Quote from: "rumrumm"I  have always found this to be a weird little quirk with my car. I have a 383 in my  '32 that runs great. But the quirk involves idle. I have an Edelbrock 750 atop an Edelbrock Performer RPM intake, and it idles nicely at a little over 800 rpm. But once I have driven it ten miles or so, the idle jumps up to about 950 rpm. Is it heat from the engine compartment that causes this or what? It's not a big deal, but I would like to know why.




i put up several links that you might want to read on this thread on tuning the afb/avs  

http://www.roddingroundtable.com/forums/viewtopic.php?t=13018

depending on how lumpy the cam is.. you really should be idling at a lower speed.... and only on the idle ports.. not on the idle transition passages...


the idle circuit is at about 8 minutes in.. or page 4 in the PDF below

http://www.mymopar.com/downloads/mtsc/273.pdf

these are the basics of how it operates...

most of the current issues are the primary throttle blades are open too far exposing the idle transfer slots..   these have a fixed idle feed restriction that is behind the idle air bypass bleed in the side of the booster..

people have drilled the primary throttle blades to allow additional bypass air to allow the throttle to close far enough to regain idle mixture control... when there are several other ways to perform this.. having a proper sized PCV system.. or opening the secondary throttle blades a tiny amount..  some holley and other versions are starting to have the hidden idle air bypass screw under the air cleaner stud again..  since once you have set the idle speed .. you really don't need to mess with it...

i don't know if your thunder carb is equipped with something that carters were.. back above the secondary venturi was the hot idle compensator.. its a layered device held down by 2 screws with a strip of metal and a button in the end.. the metal is  a bimetallic strip.. it bends when the carb gets hot and allows the button to uncover an additional air feed.. this raises the idle speed when the carb gets hot... perhaps thats whats going on and it would be normal...

a proper sized PCV will drop the idle speed between 50 and 80 RPM when you block its flow either by plugging the end or pinching the hose off..

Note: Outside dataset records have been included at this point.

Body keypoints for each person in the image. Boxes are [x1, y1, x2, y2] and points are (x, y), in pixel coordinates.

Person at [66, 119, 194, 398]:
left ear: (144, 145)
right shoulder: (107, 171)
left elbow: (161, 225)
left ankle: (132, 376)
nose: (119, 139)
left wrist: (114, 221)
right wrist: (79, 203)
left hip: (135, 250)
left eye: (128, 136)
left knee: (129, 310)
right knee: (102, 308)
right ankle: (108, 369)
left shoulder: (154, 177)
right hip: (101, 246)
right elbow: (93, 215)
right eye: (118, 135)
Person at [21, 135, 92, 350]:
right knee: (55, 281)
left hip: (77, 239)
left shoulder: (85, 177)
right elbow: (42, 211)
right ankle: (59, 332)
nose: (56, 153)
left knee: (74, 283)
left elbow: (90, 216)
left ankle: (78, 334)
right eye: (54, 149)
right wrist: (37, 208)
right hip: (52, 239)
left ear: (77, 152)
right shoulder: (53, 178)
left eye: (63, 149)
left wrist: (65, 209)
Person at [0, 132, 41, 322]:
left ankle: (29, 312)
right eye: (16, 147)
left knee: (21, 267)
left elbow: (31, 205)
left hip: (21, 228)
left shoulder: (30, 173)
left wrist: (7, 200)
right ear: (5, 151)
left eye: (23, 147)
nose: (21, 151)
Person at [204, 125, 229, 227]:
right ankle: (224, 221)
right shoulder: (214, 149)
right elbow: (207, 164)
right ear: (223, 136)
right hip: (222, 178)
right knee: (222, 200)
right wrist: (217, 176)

if the PCV calibration is too big.. it will reduce the idle speed a greater amount and throw off the calibrations designed into the carb for it..

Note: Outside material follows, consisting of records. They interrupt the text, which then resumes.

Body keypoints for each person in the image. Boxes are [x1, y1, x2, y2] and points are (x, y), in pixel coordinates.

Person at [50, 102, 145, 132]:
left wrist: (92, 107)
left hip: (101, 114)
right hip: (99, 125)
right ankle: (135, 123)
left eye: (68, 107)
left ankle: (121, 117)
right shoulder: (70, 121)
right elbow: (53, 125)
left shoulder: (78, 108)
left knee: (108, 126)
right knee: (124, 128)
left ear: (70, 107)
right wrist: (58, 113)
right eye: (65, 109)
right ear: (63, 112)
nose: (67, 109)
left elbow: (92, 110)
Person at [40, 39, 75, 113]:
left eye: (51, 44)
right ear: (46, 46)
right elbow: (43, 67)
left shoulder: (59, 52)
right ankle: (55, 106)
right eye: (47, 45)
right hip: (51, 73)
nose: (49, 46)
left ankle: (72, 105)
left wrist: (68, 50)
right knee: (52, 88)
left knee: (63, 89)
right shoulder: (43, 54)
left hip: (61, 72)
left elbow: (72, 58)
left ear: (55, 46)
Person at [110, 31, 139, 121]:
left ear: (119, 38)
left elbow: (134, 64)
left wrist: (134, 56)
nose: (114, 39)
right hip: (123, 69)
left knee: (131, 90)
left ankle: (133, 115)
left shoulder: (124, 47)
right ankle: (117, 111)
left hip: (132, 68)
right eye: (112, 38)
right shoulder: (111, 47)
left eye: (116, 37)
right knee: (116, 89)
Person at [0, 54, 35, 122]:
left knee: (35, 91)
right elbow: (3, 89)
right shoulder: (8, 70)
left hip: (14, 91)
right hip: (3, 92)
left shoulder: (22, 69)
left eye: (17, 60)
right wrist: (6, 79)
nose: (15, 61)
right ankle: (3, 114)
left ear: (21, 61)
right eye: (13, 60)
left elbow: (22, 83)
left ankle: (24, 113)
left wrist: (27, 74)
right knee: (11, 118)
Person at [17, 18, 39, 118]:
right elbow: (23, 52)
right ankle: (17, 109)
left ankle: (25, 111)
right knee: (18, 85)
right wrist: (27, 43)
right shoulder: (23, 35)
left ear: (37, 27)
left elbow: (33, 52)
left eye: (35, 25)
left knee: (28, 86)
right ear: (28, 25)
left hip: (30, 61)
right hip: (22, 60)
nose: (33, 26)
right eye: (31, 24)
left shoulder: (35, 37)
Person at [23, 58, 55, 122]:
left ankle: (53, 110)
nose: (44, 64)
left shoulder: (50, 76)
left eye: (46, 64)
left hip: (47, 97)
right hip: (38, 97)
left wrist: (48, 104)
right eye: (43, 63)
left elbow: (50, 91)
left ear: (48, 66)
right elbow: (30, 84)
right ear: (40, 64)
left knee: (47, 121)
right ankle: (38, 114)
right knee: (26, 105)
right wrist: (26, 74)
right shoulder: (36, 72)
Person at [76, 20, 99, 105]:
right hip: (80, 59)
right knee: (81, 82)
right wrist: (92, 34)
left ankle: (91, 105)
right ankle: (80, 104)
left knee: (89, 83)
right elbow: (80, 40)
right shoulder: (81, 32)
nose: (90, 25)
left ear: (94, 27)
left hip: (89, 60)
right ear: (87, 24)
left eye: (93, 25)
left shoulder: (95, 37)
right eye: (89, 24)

if the PCV flow calibration is too small.. and it drops less than 50 RPMs.. you will have the throttle open too far to compensate and expose too much of the idle transition slots..

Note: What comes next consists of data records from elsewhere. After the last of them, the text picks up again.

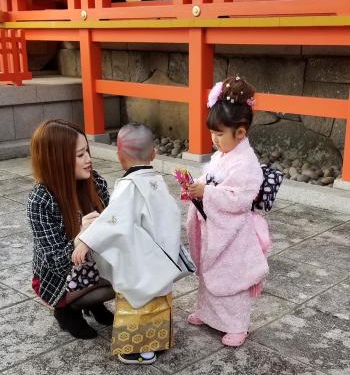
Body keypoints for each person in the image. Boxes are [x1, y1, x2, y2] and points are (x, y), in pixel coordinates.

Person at [72, 123, 181, 364]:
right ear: (153, 154)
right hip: (161, 257)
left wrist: (86, 241)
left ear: (120, 156)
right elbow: (170, 215)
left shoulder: (129, 186)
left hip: (140, 261)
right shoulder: (157, 181)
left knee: (137, 302)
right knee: (158, 301)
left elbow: (113, 220)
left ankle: (136, 350)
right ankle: (157, 343)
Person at [186, 76, 271, 347]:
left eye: (219, 134)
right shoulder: (221, 156)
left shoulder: (247, 163)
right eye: (212, 133)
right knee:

sorry to bombard you with all this... it took me a LOT of years to put this all together...



knowledge is power...

and since we are not born knowing how to tune an afb...

the RRT was born..

Wayne...

rumrumm

Thanks, Wayne. This is just the kind of information I was looking for.
Lynn
'32 3W

I write novels, too. https://lsjohanson.com

Mikej

Carbs should be set at operating temp.